* Data in this exercise
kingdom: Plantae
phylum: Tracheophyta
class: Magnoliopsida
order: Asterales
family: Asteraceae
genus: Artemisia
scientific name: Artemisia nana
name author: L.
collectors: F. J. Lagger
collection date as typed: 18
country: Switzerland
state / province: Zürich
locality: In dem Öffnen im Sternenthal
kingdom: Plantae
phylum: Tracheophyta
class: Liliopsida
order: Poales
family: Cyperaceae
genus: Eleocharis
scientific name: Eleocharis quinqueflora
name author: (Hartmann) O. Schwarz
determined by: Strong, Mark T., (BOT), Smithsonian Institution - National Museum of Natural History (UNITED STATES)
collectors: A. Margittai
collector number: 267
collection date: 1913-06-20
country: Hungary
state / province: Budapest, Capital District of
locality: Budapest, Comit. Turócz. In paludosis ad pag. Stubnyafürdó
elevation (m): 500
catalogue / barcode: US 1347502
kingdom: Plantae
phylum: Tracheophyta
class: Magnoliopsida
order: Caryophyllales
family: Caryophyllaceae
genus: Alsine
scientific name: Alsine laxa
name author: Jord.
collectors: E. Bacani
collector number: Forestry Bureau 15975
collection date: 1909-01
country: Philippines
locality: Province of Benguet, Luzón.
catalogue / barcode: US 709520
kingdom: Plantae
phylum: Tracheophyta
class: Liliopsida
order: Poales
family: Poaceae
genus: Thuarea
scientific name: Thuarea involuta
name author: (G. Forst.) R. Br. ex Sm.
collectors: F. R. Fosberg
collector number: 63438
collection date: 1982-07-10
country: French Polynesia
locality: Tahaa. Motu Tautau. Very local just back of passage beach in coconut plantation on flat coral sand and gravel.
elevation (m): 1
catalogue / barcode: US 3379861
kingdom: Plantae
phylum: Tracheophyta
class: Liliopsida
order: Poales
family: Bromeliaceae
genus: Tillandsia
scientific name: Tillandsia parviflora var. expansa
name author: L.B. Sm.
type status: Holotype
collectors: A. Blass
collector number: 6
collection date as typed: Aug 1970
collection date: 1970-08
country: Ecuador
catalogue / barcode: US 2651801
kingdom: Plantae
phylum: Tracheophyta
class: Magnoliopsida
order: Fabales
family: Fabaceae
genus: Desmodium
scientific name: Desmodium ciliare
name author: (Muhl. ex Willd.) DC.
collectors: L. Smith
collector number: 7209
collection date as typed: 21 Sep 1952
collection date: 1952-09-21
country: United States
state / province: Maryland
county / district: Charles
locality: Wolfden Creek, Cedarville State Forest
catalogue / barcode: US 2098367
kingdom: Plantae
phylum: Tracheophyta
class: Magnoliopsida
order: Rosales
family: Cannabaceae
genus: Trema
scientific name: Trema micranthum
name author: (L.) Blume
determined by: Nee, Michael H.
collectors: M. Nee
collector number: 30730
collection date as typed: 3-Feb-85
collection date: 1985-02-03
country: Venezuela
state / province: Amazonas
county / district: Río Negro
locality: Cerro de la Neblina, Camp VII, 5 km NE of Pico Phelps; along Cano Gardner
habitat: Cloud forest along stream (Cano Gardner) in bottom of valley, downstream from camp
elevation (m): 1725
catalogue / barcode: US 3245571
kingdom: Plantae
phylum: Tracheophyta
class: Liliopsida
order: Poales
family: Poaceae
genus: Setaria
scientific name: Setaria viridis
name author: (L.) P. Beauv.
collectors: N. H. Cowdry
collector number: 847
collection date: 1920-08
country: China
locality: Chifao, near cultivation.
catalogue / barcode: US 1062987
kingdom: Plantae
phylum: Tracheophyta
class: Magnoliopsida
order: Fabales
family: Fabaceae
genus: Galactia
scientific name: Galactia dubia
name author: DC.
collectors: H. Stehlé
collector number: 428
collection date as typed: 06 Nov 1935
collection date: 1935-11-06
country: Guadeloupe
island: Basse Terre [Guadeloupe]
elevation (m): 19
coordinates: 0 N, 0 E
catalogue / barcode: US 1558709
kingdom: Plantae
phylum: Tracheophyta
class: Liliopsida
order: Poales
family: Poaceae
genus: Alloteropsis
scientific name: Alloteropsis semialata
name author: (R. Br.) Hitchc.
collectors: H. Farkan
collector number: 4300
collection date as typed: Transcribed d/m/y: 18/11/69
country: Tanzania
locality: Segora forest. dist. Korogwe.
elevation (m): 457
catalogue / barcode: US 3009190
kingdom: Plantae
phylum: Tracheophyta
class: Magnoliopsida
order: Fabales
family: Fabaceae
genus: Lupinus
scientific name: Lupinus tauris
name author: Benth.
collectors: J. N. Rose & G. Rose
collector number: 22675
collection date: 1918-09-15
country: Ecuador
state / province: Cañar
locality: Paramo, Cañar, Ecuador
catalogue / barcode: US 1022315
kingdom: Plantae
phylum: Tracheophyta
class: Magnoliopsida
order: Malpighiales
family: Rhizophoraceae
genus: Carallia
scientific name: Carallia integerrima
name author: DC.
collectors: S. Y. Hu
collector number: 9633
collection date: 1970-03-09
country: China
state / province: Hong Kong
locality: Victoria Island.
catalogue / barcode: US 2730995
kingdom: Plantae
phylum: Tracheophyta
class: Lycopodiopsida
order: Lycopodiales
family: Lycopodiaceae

* What the exercise asks
Copy all of the entries above line for line, keeping every field and value unchanged.

* Solved exercise
kingdom: Plantae
phylum: Tracheophyta
class: Magnoliopsida
order: Asterales
family: Asteraceae
genus: Artemisia
scientific name: Artemisia nana
name author: L.
collectors: F. J. Lagger
collection date as typed: 18
country: Switzerland
state / province: Zürich
locality: In dem Öffnen im Sternenthal
kingdom: Plantae
phylum: Tracheophyta
class: Liliopsida
order: Poales
family: Cyperaceae
genus: Eleocharis
scientific name: Eleocharis quinqueflora
name author: (Hartmann) O. Schwarz
determined by: Strong, Mark T., (BOT), Smithsonian Institution - National Museum of Natural History (UNITED STATES)
collectors: A. Margittai
collector number: 267
collection date: 1913-06-20
country: Hungary
state / province: Budapest, Capital District of
locality: Budapest, Comit. Turócz. In paludosis ad pag. Stubnyafürdó
elevation (m): 500
catalogue / barcode: US 1347502
kingdom: Plantae
phylum: Tracheophyta
class: Magnoliopsida
order: Caryophyllales
family: Caryophyllaceae
genus: Alsine
scientific name: Alsine laxa
name author: Jord.
collectors: E. Bacani
collector number: Forestry Bureau 15975
collection date: 1909-01
country: Philippines
locality: Province of Benguet, Luzón.
catalogue / barcode: US 709520
kingdom: Plantae
phylum: Tracheophyta
class: Liliopsida
order: Poales
family: Poaceae
genus: Thuarea
scientific name: Thuarea involuta
name author: (G. Forst.) R. Br. ex Sm.
collectors: F. R. Fosberg
collector number: 63438
collection date: 1982-07-10
country: French Polynesia
locality: Tahaa. Motu Tautau. Very local just back of passage beach in coconut plantation on flat coral sand and gravel.
elevation (m): 1
catalogue / barcode: US 3379861
kingdom: Plantae
phylum: Tracheophyta
class: Liliopsida
order: Poales
family: Bromeliaceae
genus: Tillandsia
scientific name: Tillandsia parviflora var. expansa
name author: L.B. Sm.
type status: Holotype
collectors: A. Blass
collector number: 6
collection date as typed: Aug 1970
collection date: 1970-08
country: Ecuador
catalogue / barcode: US 2651801
kingdom: Plantae
phylum: Tracheophyta
class: Magnoliopsida
order: Fabales
family: Fabaceae
genus: Desmodium
scientific name: Desmodium ciliare
name author: (Muhl. ex Willd.) DC.
collectors: L. Smith
collector number: 7209
collection date as typed: 21 Sep 1952
collection date: 1952-09-21
country: United States
state / province: Maryland
county / district: Charles
locality: Wolfden Creek, Cedarville State Forest
catalogue / barcode: US 2098367
kingdom: Plantae
phylum: Tracheophyta
class: Magnoliopsida
order: Rosales
family: Cannabaceae
genus: Trema
scientific name: Trema micranthum
name author: (L.) Blume
determined by: Nee, Michael H.
collectors: M. Nee
collector number: 30730
collection date as typed: 3-Feb-85
collection date: 1985-02-03
country: Venezuela
state / province: Amazonas
county / district: Río Negro
locality: Cerro de la Neblina, Camp VII, 5 km NE of Pico Phelps; along Cano Gardner
habitat: Cloud forest along stream (Cano Gardner) in bottom of valley, downstream from camp
elevation (m): 1725
catalogue / barcode: US 3245571
kingdom: Plantae
phylum: Tracheophyta
class: Liliopsida
order: Poales
family: Poaceae
genus: Setaria
scientific name: Setaria viridis
name author: (L.) P. Beauv.
collectors: N. H. Cowdry
collector number: 847
collection date: 1920-08
country: China
locality: Chifao, near cultivation.
catalogue / barcode: US 1062987
kingdom: Plantae
phylum: Tracheophyta
class: Magnoliopsida
order: Fabales
family: Fabaceae
genus: Galactia
scientific name: Galactia dubia
name author: DC.
collectors: H. Stehlé
collector number: 428
collection date as typed: 06 Nov 1935
collection date: 1935-11-06
country: Guadeloupe
island: Basse Terre [Guadeloupe]
elevation (m): 19
coordinates: 0 N, 0 E
catalogue / barcode: US 1558709
kingdom: Plantae
phylum: Tracheophyta
class: Liliopsida
order: Poales
family: Poaceae
genus: Alloteropsis
scientific name: Alloteropsis semialata
name author: (R. Br.) Hitchc.
collectors: H. Farkan
collector number: 4300
collection date as typed: Transcribed d/m/y: 18/11/69
country: Tanzania
locality: Segora forest. dist. Korogwe.
elevation (m): 457
catalogue / barcode: US 3009190
kingdom: Plantae
phylum: Tracheophyta
class: Magnoliopsida
order: Fabales
family: Fabaceae
genus: Lupinus
scientific name: Lupinus tauris
name author: Benth.
collectors: J. N. Rose & G. Rose
collector number: 22675
collection date: 1918-09-15
country: Ecuador
state / province: Cañar
locality: Paramo, Cañar, Ecuador
catalogue / barcode: US 1022315
kingdom: Plantae
phylum: Tracheophyta
class: Magnoliopsida
order: Malpighiales
family: Rhizophoraceae
genus: Carallia
scientific name: Carallia integerrima
name author: DC.
collectors: S. Y. Hu
collector number: 9633
collection date: 1970-03-09
country: China
state / province: Hong Kong
locality: Victoria Island.
catalogue / barcode: US 2730995
kingdom: Plantae
phylum: Tracheophyta
class: Lycopodiopsida
order: Lycopodiales
family: Lycopodiaceae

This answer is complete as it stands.